Il y a un côté inconditionnellement romantique dans le match qui opposera ce soir la Tunisie au Brésil. Le football est un formidable exhausteur de sensations. La passion déraisonnée et déraisonnable. L’attachement qui fait autant de bien que de mal, mais surtout tomber dans l’ivresse des rencontres inattendues et des épopées mythiques. On se sent aujourd’hui privilégié d’avoir vécu à une époque où le Brésil dominait le football mondial. Ce qu’il se passait sous nos yeux, avec la Seleção et toutes les générations de joueurs hors du commun, était unique, indescriptible et, bien entendu, inoubliable.
Regarder le Brésil jouer, c’était avoir la conviction que tout était différent avec la technique de ses joueurs, leur intelligence, leur imagination, leur originalité. Un état d’esprit dans le foot et une équipe inaccoutumée, qui avait le secret de faire plier toute l’institution footballistique. On avait toujours droit à un lot d’émotions à nulles autres pareilles. Les moments forts s’imposaient. Sous le maillot brésilien, il y avait toujours des joueurs capables de se transcender et d’ajouter sans cesse une dimension à la valeur de toute l’équipe. Tout ce qu’ils faisaient, tout ce qu’ils suscitaient était une bénédiction pour le football.
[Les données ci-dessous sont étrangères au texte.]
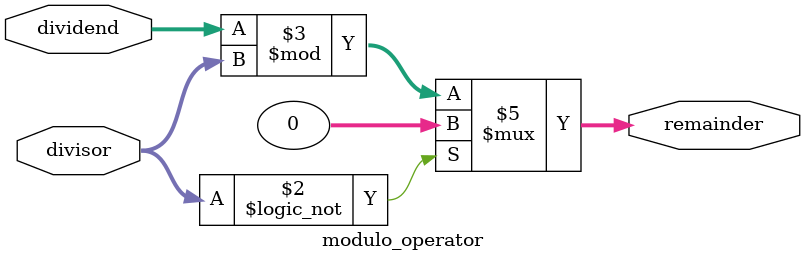
<source format=v>
module modulo_operator (
  input [31:0] dividend,
  input [31:0] divisor,
  output reg [31:0] remainder
);

always @(*) begin
  if (divisor == 0) begin
    remainder = 0;
  end else begin
    remainder = dividend % divisor;
  end
end

endmodule
</source>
On pensait que les années allaient quelque part effacer les souvenirs de la grande soirée de 1973 au stade d’El Menzah. Non, les moments forts du match Tunisie-Brésil, les prouesses de génie des Rivelino et de ses coéquipiers, mais aussi de Mohieddine Hbita, le Pelé arabe, et du grand Attouga, sont encore gravés dans notre mémoire. Lorsqu’on s’installe aujourd’hui et que l’on se rappelle, il y a de cela un demi-siècle, nous restons convaincus que les joueurs de cette époque-là avaient le talent, l’étoffe et la classe des joueurs d’exception. Le potentiel et la technique pour être les meilleurs dans tout ce qu’ils entreprenaient.
Ces grands moments forts, c’était hier, mais c’est aussi aujourd’hui avec la nouvelle confrontation au sommet entre les deux équipes. Et ça sera assurément un moment où il faut encore profiter de ce qu’il se passera sous nos yeux. Car demain, on risquerait d’attendre encore longtemps pour voir de nouveau la Tunisie défier le grand Brésil. Le rêve de toute une vie…
Alors, profitons comme il se doit de cette deuxième confrontation amicale entre la Tunisie et le Brésil et qui est de nature à apporter un peu de douceur à un flux d’habituels constats moroses, lourds et inquiétants au sein de la sélection.
Source de joie et de plaisir, le football est un monde à part. En soi. Pour ne pas dire entre soi. Avec ses propres règles. Il suit sa propre logique, son propre tempo. Tout n’est que circonstances. Faut-il encore préciser que l’on respire ici un air plus léger que dans d’autres matchs.
Entre le principal, l’utile et le superflu, l’on aimerait que la sélection tunisienne ne cherche pas, dans ce genre de match et face à un adversaire d’une envergure exceptionnelle, à produire des scénarios préfabriqués. Si un match comme celui de ce soir se prépare tactiquement et se gère souvent par la réflexion, il se gagne aussi et surtout par le goût du risque et le panache. Les joueurs ne sauront être soumis aux restrictions tactiques excessives, voire à la dictature du résultat. Dans le jeu que la sélection est appelée à développer et dans un élan destiné à déconstruire les préjugés, la marge de liberté des joueurs devrait être importante. Personne ne saura leur interdire de croire jusqu’à l’impossible, de faire pas seulement ce qu’ils peuvent, mais aussi ce qu’ils veulent.